Kuwaiti Foreign Minister Sheikh Ahmed Nasser Al-Mohammed Al-Sabah, whose country is donating $20 million to Yemen over two years, thanked Saudi Arabia for hosting a similar conference last year, and announced that Gulf Cooperation Council countries are preparing an international reconstruction conference for Yemen to restore the nation’s economy “after Yemeni parties agree on the desired solution.”
US Secretary of State Antony Blinken said Washington will donate $191 million to Yemen this year, a decrease of about $35 million from the amount pledged during last year’s conference.
He called for a ceasefire in the country, and for warring factions to stop interfering in humanitarian aid operations and “allow assistance to reach the innocent women, children, and men.”
He added: “We can only end the humanitarian crisis in Yemen by ending the war in Yemen. And so the United States is reinvigorating our diplomatic efforts to end the war.”

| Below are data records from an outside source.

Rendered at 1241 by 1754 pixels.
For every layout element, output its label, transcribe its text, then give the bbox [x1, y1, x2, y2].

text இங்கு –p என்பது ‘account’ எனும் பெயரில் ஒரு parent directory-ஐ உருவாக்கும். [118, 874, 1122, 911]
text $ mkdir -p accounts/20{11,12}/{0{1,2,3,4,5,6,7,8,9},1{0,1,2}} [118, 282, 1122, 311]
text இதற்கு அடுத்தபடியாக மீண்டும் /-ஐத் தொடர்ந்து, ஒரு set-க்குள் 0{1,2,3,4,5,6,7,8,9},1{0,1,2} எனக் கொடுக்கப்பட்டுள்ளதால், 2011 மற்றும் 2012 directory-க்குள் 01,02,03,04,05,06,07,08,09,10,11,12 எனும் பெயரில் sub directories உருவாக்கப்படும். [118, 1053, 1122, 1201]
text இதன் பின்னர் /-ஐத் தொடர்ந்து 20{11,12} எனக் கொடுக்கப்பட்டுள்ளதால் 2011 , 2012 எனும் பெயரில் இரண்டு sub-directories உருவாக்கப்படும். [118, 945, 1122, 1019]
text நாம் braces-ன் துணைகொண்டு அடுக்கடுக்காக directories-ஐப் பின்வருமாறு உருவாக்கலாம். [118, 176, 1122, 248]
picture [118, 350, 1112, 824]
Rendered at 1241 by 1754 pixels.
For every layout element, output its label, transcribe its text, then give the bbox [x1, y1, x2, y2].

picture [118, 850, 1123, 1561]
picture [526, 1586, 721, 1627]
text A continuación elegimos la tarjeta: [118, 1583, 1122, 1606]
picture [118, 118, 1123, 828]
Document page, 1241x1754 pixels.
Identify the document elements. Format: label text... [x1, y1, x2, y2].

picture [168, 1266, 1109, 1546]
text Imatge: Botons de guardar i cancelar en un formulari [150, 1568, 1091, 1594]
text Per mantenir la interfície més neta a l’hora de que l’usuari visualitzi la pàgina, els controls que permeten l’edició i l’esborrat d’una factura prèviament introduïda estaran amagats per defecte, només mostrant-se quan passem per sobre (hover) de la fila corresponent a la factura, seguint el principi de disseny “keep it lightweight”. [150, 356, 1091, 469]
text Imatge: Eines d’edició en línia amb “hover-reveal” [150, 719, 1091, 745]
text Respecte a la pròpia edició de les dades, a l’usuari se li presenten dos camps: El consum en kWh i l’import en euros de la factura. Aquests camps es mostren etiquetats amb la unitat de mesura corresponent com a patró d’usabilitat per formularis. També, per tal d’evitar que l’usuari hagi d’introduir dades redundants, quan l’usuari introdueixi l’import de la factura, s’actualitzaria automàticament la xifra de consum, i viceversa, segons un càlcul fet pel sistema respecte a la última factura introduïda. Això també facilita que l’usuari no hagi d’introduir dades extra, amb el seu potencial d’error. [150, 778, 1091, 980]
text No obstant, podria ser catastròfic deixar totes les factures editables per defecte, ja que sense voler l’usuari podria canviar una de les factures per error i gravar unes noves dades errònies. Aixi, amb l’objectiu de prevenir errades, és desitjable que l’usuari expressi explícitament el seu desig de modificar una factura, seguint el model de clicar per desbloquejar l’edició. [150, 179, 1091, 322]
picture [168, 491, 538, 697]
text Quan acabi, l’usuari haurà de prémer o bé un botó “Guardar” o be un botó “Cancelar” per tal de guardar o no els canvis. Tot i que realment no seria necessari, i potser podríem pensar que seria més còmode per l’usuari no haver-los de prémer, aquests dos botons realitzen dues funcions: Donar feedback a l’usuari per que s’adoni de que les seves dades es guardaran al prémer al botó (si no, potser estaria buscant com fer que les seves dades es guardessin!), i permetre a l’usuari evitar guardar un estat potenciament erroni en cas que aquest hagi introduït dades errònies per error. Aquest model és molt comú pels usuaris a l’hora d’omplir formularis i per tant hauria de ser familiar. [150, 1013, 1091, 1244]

Blinken said Saudi Arabia and the government of Yemen are “committed and eager” in their efforts to find a way to end the war in Yemen and urged the Houthis to do the same.
“We call on the Houthis to match this commitment,”he added. “A necessary first step is to stop their offensive against Marib.”
Other major pledges came from Germany ($241 million), the UK ($123 million) and the European Union ($116 million).